O MARTÍRIO
CRISTÃO: TESTEMUNHO E COMUNHÃO
Maria
Clara Lucchetti Bingemer
Os
quatro primeiros séculos do Cristianismo foram marcados por violentas
perseguições que levaram à morte muitos cristãos. A palavra usada para designar
essa morte violenta sofrida por fidelidade a Jesus Cristo é a palavra martírio, que em grego significa testemunho. O Cristianismo, portanto,
considera os mártires de ontem e de hoje como testemunhas fiéis de Jesus
Cristo, que chegaram até o ponto de derramar seu sangue para proclamar sua
pessoa e sua mensagem.
Se
se tivesse que caracterizar com uma palavra a originalidade do martírio da
Igreja antiga com relação ao das épocas ulteriores, cremos que a questão se
centraria, sobretudo no aspecto catequético e missionário. A pequena seita que
era o cristianismo dos primeiros tempos espalha rapidamente pelo mundo
conhecido de então uma novidade espantosa: Deus, feito homem, nasceu, viveu,
morreu e ressuscitou por nossa salvação e isto é anunciado às duas sociedades
religiosamente heterogêneas, mas historicamente entrelaçadas que são o
paganismo greco-romano e o judaísmo.

◇ ◇ ◇ ◇ ◇

▶ **Questões e tarefas**
[A] No texto sobre o martírio cristão, qual é o significado em grego da palavra "martírio"?
[B] Escreva uma continuação do texto sobre o martírio cristão, começando logo após a última frase.

▶ **Informações exibidas**
◇ ◇ ◇ ◇ ◇

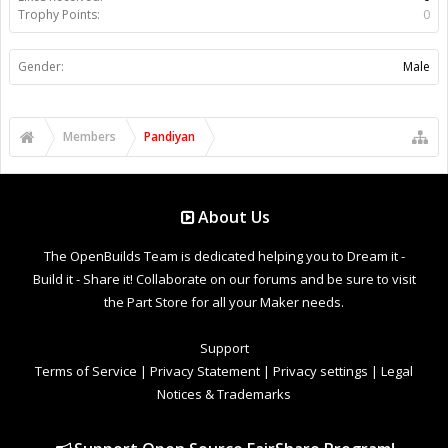
Trophy Points:
0
Gender:
Male
Members
Pandiyan
About Us
The OpenBuilds Team is dedicated helping you to Dream it -
Build it - Share it! Collaborate on our forums and be sure to visit
the Part Store for all your Maker needs.
Support
Terms of Service
|
Privacy Statement
|
Privacy settings
|
Legal
Notices & Trademarks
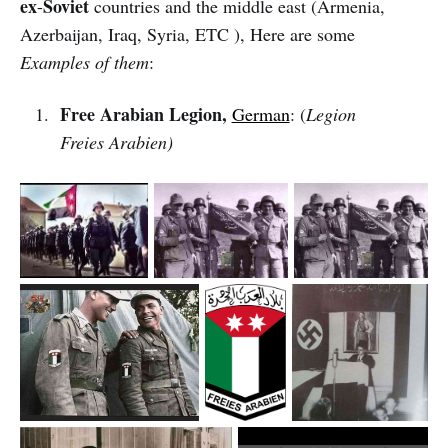
ex
Soviet
-
countries and the middle east (Armenia,
Azerbaijan, Iraq, Syria, ETC ), Here are some
Examples of them
:
Free Arabian Legion,
German
: (
Legion
Freies Arabien)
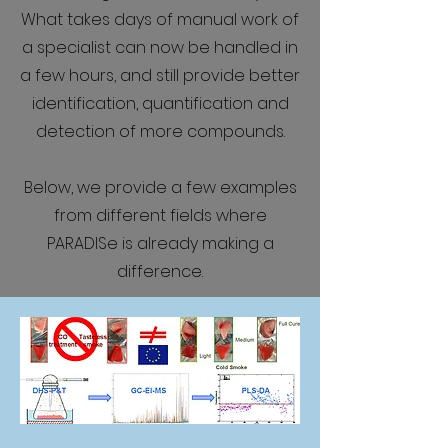
What takes days of manual work of
a specialist can now be handled in
a few hours, and still provide better
identification, quantification and
detection of more compounds.
Below, we provide a few examples
from different fields where
PARADISe is already making a
difference.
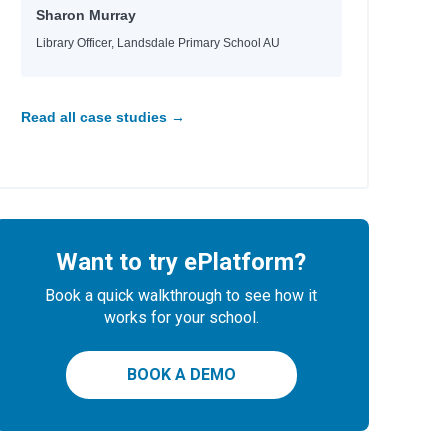
Sharon Murray
Library Officer, Landsdale Primary School AU
Read all case studies →
Want to try ePlatform?
Book a quick walkthrough to see how it
works for your school.
BOOK A DEMO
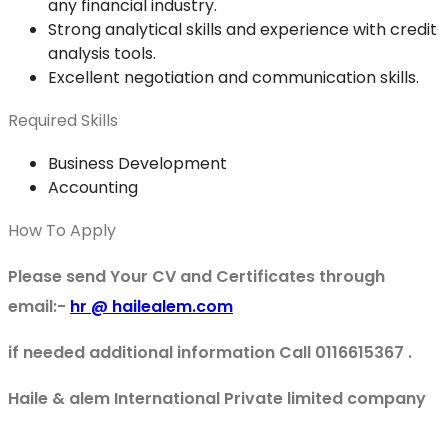
any financial industry.
Strong analytical skills and experience with credit
analysis tools.
Excellent negotiation and communication skills.
Required Skills
Business Development
Accounting
How To Apply
Please send Your CV and Certificates through
email:-
hr @ hailealem.com
if needed additional information Call 0116615367 .
Haile & alem International Private limited company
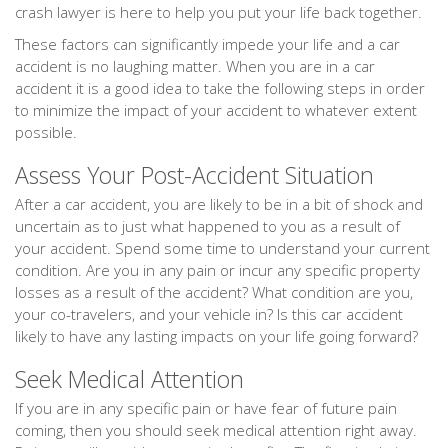
crash lawyer is here to help you put your life back together.
These factors can significantly impede your life and a car
accident is no laughing matter. When you are in a car
accident it is a good idea to take the following steps in order
to minimize the impact of your accident to whatever extent
possible.
Assess Your Post-Accident Situation
After a car accident, you are likely to be in a bit of shock and
uncertain as to just what happened to you as a result of
your accident. Spend some time to understand your current
condition. Are you in any pain or incur any specific property
losses as a result of the accident? What condition are you,
your co-travelers, and your vehicle in? Is this car accident
likely to have any lasting impacts on your life going forward?
Seek Medical Attention
If you are in any specific pain or have fear of future pain
coming, then you should seek medical attention right away.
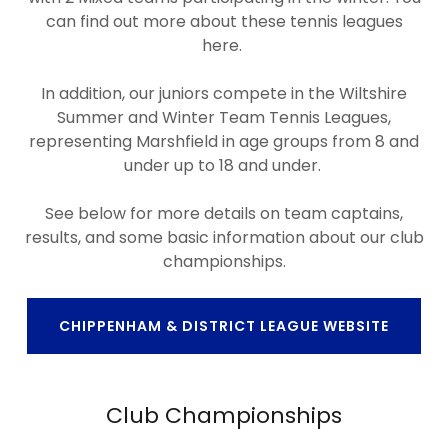
can find out more about these tennis leagues
here.
In addition, our juniors compete in the Wiltshire
Summer and Winter Team Tennis Leagues,
representing Marshfield in age groups from 8 and
under up to 18 and under.
See below for more details on team captains,
results, and some basic information about our club
championships.
CHIPPENHAM & DISTRICT LEAGUE WEBSITE
Club Championships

◇ ◇ ◇ ◇ ◇

▶ **Respostas por item**
[A] Testemunho.

[B]
O
martírio acontece juntamente com o trabalho missionário do anúncio (kerygma) e
aprofundamento do anúncio (catequese) dos primeiros missionários. A morte dos
mártires, portanto, em conseqüência da violência que sofrem, é quase – por
assim dizer – uma morte “didática”. Os primeiros cristãos morrem por Cristo e
por recusar prestar culto a outros deuses, em fidelidade a Ele. Mas morrem
também como Cristo, imitando sua Paixão, que assim é dada novamente a ver no sacrifício
de seus discípulos.
O
martírio dá também testemunho da distância entre culturas. Ao mesmo tempo em
que o anúncio cristão é desde os inícios, um anúncio inculturado há uma
distância entre culturas, cavada pelo Evangelho, que é tão patente que as duas
sociedades respondem pela suspeita e pela rejeição. Cada uma tem suas razões. Os
Judeus não podem admitir a idéia de um Deus encarnado. Os pagãos, que são mais
tolerantes neste sentido, têm outras razões para perseguir os cristãos. Roma
detém o poder, que por sua vez foi retirado dos gregos e judeus, de aplicar a
pena capital colocando o César como de direito divino. Ora, os cristãos não
reconhecem essa prerrogativa no Imperador. Não chamam o César de “senhor” pois
para eles há um só Senhor.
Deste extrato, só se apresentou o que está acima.